Convert each line of the records below into a JSON list of strings, one string per line, with blank lines skipped. Leave the pictures out.
>>>
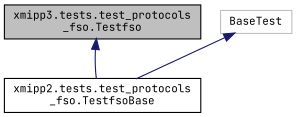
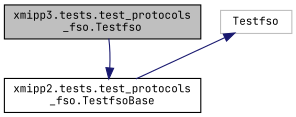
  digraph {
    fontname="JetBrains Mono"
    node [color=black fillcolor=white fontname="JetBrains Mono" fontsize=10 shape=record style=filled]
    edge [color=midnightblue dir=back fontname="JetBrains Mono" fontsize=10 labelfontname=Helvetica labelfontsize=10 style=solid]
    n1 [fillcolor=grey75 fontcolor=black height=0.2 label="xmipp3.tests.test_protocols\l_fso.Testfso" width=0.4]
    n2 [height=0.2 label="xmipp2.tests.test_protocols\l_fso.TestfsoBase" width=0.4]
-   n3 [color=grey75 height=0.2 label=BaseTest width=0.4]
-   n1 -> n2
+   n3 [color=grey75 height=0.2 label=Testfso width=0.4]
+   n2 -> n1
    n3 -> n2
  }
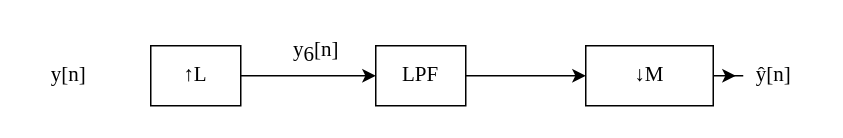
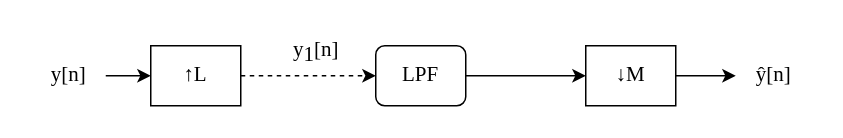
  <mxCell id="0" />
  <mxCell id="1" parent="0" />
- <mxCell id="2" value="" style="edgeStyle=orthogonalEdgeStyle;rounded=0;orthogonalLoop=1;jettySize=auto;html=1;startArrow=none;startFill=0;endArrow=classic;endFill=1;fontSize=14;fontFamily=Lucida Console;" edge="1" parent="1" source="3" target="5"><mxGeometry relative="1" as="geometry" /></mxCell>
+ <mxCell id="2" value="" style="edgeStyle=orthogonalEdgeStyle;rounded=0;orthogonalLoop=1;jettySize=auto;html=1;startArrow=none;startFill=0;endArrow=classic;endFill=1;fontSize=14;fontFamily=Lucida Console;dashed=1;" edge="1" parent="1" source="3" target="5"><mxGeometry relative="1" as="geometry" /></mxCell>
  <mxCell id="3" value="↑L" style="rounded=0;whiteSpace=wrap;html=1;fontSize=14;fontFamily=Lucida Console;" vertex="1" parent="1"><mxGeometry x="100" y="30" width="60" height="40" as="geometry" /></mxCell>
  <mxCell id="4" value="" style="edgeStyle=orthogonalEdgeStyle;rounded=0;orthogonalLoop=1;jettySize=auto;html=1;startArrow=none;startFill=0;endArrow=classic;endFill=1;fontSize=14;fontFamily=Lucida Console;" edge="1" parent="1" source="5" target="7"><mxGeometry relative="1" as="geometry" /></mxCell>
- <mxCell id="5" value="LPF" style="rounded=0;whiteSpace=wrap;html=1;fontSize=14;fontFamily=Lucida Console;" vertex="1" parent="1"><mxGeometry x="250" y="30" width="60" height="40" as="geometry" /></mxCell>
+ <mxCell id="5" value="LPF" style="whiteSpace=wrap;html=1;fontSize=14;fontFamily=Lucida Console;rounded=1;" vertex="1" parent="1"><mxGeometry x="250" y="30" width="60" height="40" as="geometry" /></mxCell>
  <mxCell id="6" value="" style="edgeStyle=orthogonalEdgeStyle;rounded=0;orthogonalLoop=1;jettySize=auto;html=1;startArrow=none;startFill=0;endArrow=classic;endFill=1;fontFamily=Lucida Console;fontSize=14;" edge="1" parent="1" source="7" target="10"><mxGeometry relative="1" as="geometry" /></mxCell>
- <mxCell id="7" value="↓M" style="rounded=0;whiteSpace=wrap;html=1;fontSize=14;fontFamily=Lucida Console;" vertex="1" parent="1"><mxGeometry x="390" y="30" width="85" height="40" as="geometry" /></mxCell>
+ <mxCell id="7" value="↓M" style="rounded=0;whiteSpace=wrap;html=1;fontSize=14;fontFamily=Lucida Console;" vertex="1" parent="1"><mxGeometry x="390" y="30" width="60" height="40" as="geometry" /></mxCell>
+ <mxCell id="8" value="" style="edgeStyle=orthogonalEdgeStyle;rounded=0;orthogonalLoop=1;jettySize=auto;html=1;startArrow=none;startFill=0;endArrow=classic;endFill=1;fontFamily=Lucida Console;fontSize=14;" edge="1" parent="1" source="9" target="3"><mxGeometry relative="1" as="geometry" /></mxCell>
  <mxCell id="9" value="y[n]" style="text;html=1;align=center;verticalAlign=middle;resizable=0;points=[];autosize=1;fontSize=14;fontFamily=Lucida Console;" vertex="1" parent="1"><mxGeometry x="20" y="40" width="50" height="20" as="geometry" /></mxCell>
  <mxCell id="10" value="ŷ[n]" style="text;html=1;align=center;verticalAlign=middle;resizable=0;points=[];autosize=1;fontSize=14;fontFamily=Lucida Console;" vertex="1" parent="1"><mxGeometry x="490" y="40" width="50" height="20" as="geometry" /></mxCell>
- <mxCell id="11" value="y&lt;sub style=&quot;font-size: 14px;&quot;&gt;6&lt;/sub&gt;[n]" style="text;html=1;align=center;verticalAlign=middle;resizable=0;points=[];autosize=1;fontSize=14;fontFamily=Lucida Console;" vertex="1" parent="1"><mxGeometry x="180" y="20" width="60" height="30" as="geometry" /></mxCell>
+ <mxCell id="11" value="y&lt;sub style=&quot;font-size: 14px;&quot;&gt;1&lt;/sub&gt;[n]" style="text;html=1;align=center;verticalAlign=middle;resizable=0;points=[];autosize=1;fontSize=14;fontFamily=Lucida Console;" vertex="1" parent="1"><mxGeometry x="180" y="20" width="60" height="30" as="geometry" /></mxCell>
<<<
THE RESPONSE:
[
  "  digraph {",
  "    fontname=\"JetBrains Mono\"",
  "    node [color=black fillcolor=white fontname=\"JetBrains Mono\" fontsize=10 shape=record style=filled]",
  "    edge [color=midnightblue dir=back fontname=\"JetBrains Mono\" fontsize=10 labelfontname=Helvetica labelfontsize=10 style=solid]",
  "    n1 [fillcolor=grey75 fontcolor=black height=0.2 label=\"xmipp3.tests.test_protocols\\l_fso.Testfso\" width=0.4]",
  "    n2 [height=0.2 label=\"xmipp2.tests.test_protocols\\l_fso.TestfsoBase\" width=0.4]",
  "-   n3 [color=grey75 height=0.2 label=BaseTest width=0.4]",
  "-   n1 -> n2",
  "+   n3 [color=grey75 height=0.2 label=Testfso width=0.4]",
  "+   n2 -> n1",
  "    n3 -> n2",
  "  }",
  "  <mxCell id=\"0\" />",
  "  <mxCell id=\"1\" parent=\"0\" />",
  "- <mxCell id=\"2\" value=\"\" style=\"edgeStyle=orthogonalEdgeStyle;rounded=0;orthogonalLoop=1;jettySize=auto;html=1;startArrow=none;startFill=0;endArrow=classic;endFill=1;fontSize=14;fontFamily=Lucida Console;\" edge=\"1\" parent=\"1\" source=\"3\" target=\"5\"><mxGeometry relative=\"1\" as=\"geometry\" /></mxCell>",
  "+ <mxCell id=\"2\" value=\"\" style=\"edgeStyle=orthogonalEdgeStyle;rounded=0;orthogonalLoop=1;jettySize=auto;html=1;startArrow=none;startFill=0;endArrow=classic;endFill=1;fontSize=14;fontFamily=Lucida Console;dashed=1;\" edge=\"1\" parent=\"1\" source=\"3\" target=\"5\"><mxGeometry relative=\"1\" as=\"geometry\" /></mxCell>",
  "  <mxCell id=\"3\" value=\"↑L\" style=\"rounded=0;whiteSpace=wrap;html=1;fontSize=14;fontFamily=Lucida Console;\" vertex=\"1\" parent=\"1\"><mxGeometry x=\"100\" y=\"30\" width=\"60\" height=\"40\" as=\"geometry\" /></mxCell>",
  "  <mxCell id=\"4\" value=\"\" style=\"edgeStyle=orthogonalEdgeStyle;rounded=0;orthogonalLoop=1;jettySize=auto;html=1;startArrow=none;startFill=0;endArrow=classic;endFill=1;fontSize=14;fontFamily=Lucida Console;\" edge=\"1\" parent=\"1\" source=\"5\" target=\"7\"><mxGeometry relative=\"1\" as=\"geometry\" /></mxCell>",
  "- <mxCell id=\"5\" value=\"LPF\" style=\"rounded=0;whiteSpace=wrap;html=1;fontSize=14;fontFamily=Lucida Console;\" vertex=\"1\" parent=\"1\"><mxGeometry x=\"250\" y=\"30\" width=\"60\" height=\"40\" as=\"geometry\" /></mxCell>",
  "+ <mxCell id=\"5\" value=\"LPF\" style=\"whiteSpace=wrap;html=1;fontSize=14;fontFamily=Lucida Console;rounded=1;\" vertex=\"1\" parent=\"1\"><mxGeometry x=\"250\" y=\"30\" width=\"60\" height=\"40\" as=\"geometry\" /></mxCell>",
  "  <mxCell id=\"6\" value=\"\" style=\"edgeStyle=orthogonalEdgeStyle;rounded=0;orthogonalLoop=1;jettySize=auto;html=1;startArrow=none;startFill=0;endArrow=classic;endFill=1;fontFamily=Lucida Console;fontSize=14;\" edge=\"1\" parent=\"1\" source=\"7\" target=\"10\"><mxGeometry relative=\"1\" as=\"geometry\" /></mxCell>",
  "- <mxCell id=\"7\" value=\"↓M\" style=\"rounded=0;whiteSpace=wrap;html=1;fontSize=14;fontFamily=Lucida Console;\" vertex=\"1\" parent=\"1\"><mxGeometry x=\"390\" y=\"30\" width=\"85\" height=\"40\" as=\"geometry\" /></mxCell>",
  "+ <mxCell id=\"7\" value=\"↓M\" style=\"rounded=0;whiteSpace=wrap;html=1;fontSize=14;fontFamily=Lucida Console;\" vertex=\"1\" parent=\"1\"><mxGeometry x=\"390\" y=\"30\" width=\"60\" height=\"40\" as=\"geometry\" /></mxCell>",
  "+ <mxCell id=\"8\" value=\"\" style=\"edgeStyle=orthogonalEdgeStyle;rounded=0;orthogonalLoop=1;jettySize=auto;html=1;startArrow=none;startFill=0;endArrow=classic;endFill=1;fontFamily=Lucida Console;fontSize=14;\" edge=\"1\" parent=\"1\" source=\"9\" target=\"3\"><mxGeometry relative=\"1\" as=\"geometry\" /></mxCell>",
  "  <mxCell id=\"9\" value=\"y[n]\" style=\"text;html=1;align=center;verticalAlign=middle;resizable=0;points=[];autosize=1;fontSize=14;fontFamily=Lucida Console;\" vertex=\"1\" parent=\"1\"><mxGeometry x=\"20\" y=\"40\" width=\"50\" height=\"20\" as=\"geometry\" /></mxCell>",
  "  <mxCell id=\"10\" value=\"ŷ[n]\" style=\"text;html=1;align=center;verticalAlign=middle;resizable=0;points=[];autosize=1;fontSize=14;fontFamily=Lucida Console;\" vertex=\"1\" parent=\"1\"><mxGeometry x=\"490\" y=\"40\" width=\"50\" height=\"20\" as=\"geometry\" /></mxCell>",
  "- <mxCell id=\"11\" value=\"y&lt;sub style=&quot;font-size: 14px;&quot;&gt;6&lt;/sub&gt;[n]\" style=\"text;html=1;align=center;verticalAlign=middle;resizable=0;points=[];autosize=1;fontSize=14;fontFamily=Lucida Console;\" vertex=\"1\" parent=\"1\"><mxGeometry x=\"180\" y=\"20\" width=\"60\" height=\"30\" as=\"geometry\" /></mxCell>",
  "+ <mxCell id=\"11\" value=\"y&lt;sub style=&quot;font-size: 14px;&quot;&gt;1&lt;/sub&gt;[n]\" style=\"text;html=1;align=center;verticalAlign=middle;resizable=0;points=[];autosize=1;fontSize=14;fontFamily=Lucida Console;\" vertex=\"1\" parent=\"1\"><mxGeometry x=\"180\" y=\"20\" width=\"60\" height=\"30\" as=\"geometry\" /></mxCell>"
]